> _Aim of the exercise_: Where an entry holds an image, skip the image but reproduce the rest word for word.

Segment Start: Data shown

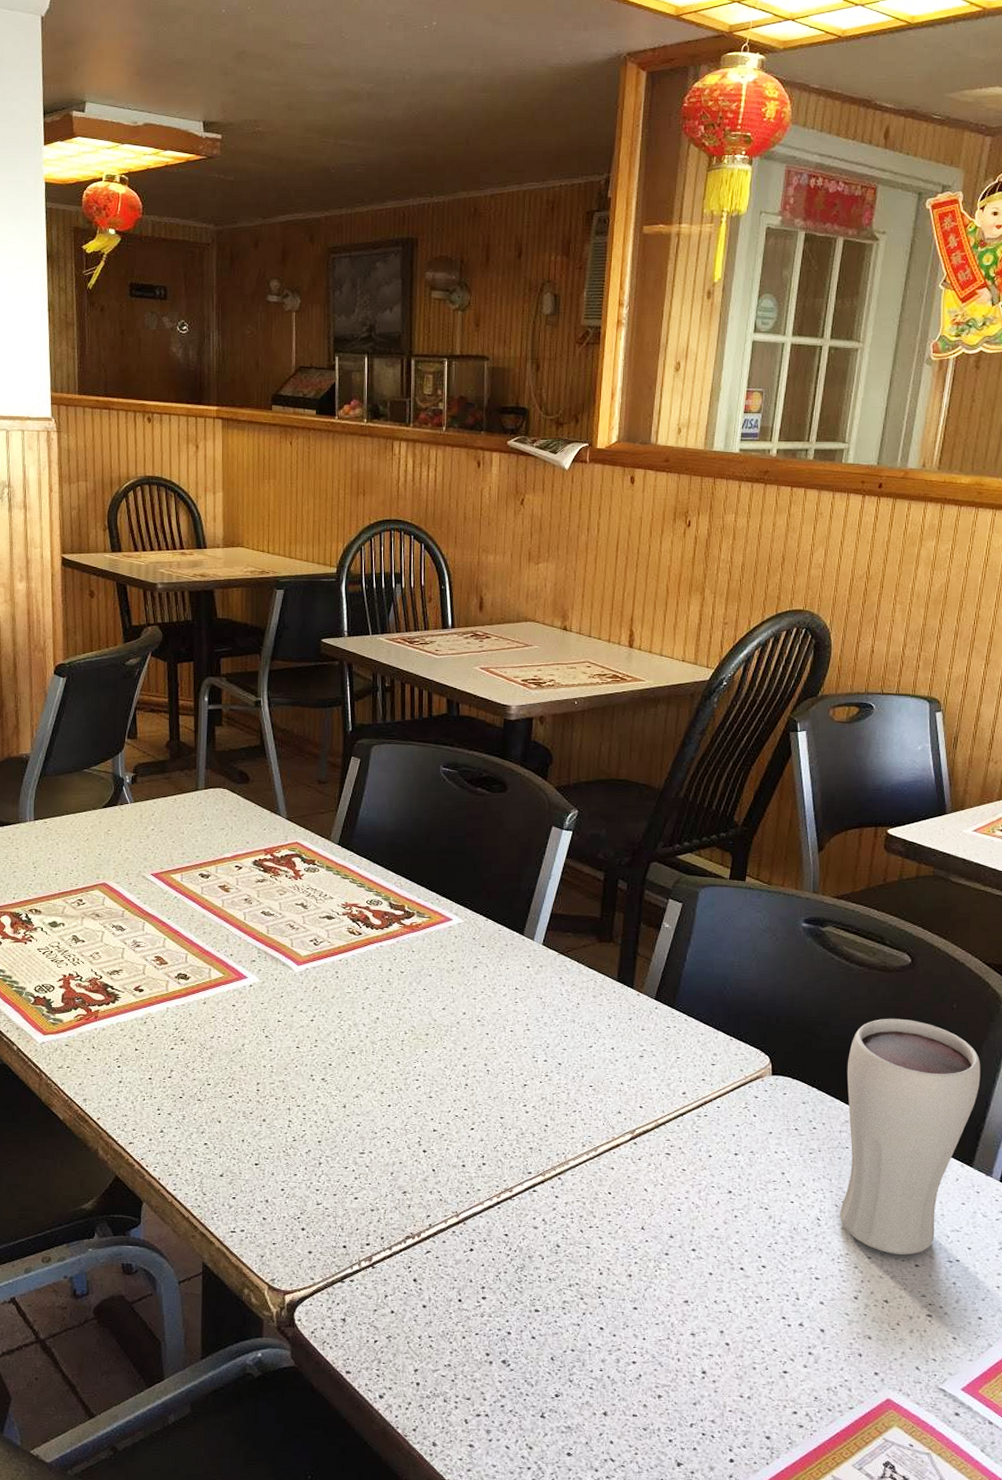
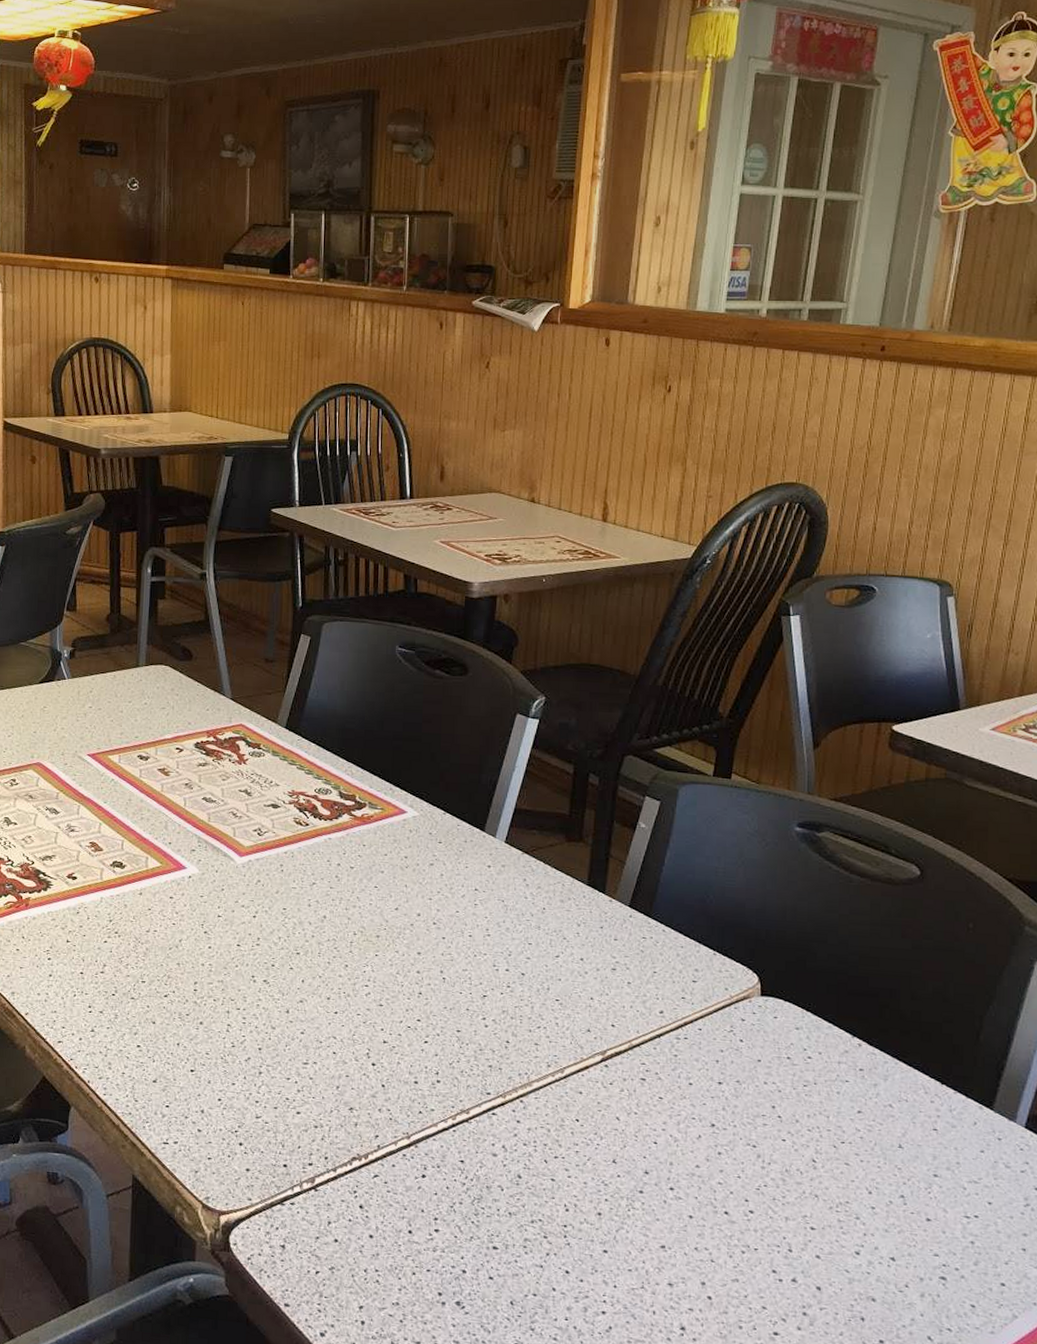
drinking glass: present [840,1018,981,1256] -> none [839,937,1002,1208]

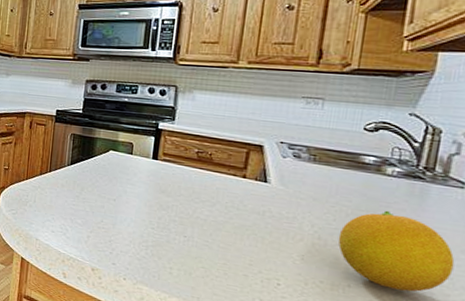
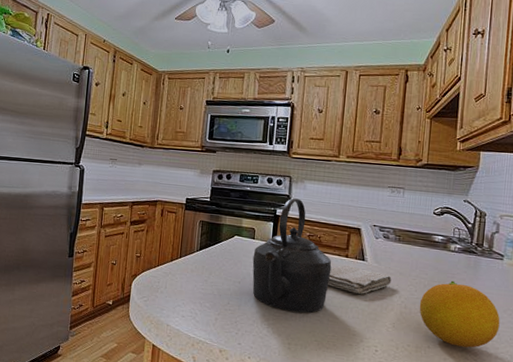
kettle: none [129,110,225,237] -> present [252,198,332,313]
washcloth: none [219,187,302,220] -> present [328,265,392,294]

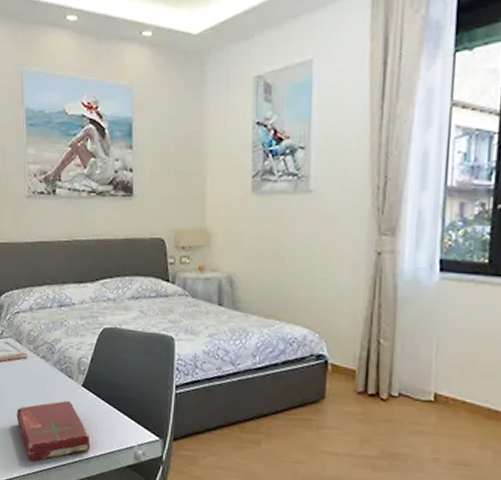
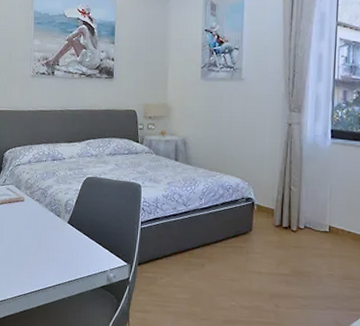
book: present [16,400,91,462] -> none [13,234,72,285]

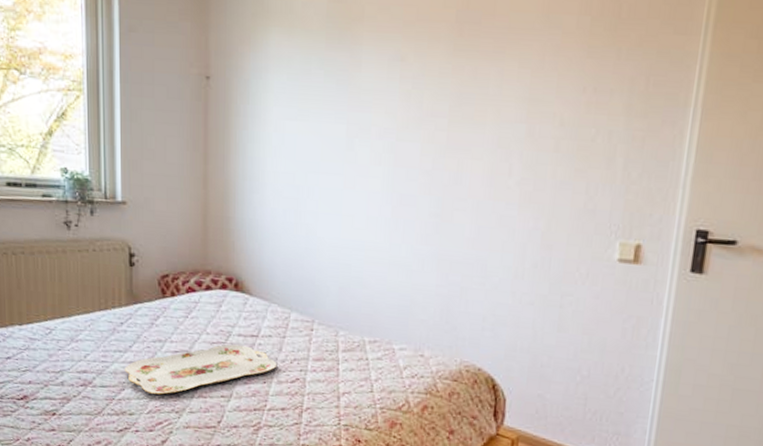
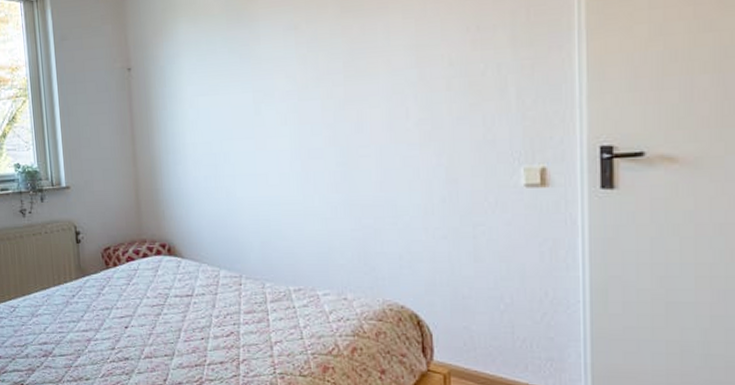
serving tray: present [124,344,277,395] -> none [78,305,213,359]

Segment End: Data shown

> _Response below_:
drinking glass: present [840,1018,981,1256] -> none [839,937,1002,1208]

kettle: none [129,110,225,237] -> present [252,198,332,313]
washcloth: none [219,187,302,220] -> present [328,265,392,294]

book: present [16,400,91,462] -> none [13,234,72,285]

serving tray: present [124,344,277,395] -> none [78,305,213,359]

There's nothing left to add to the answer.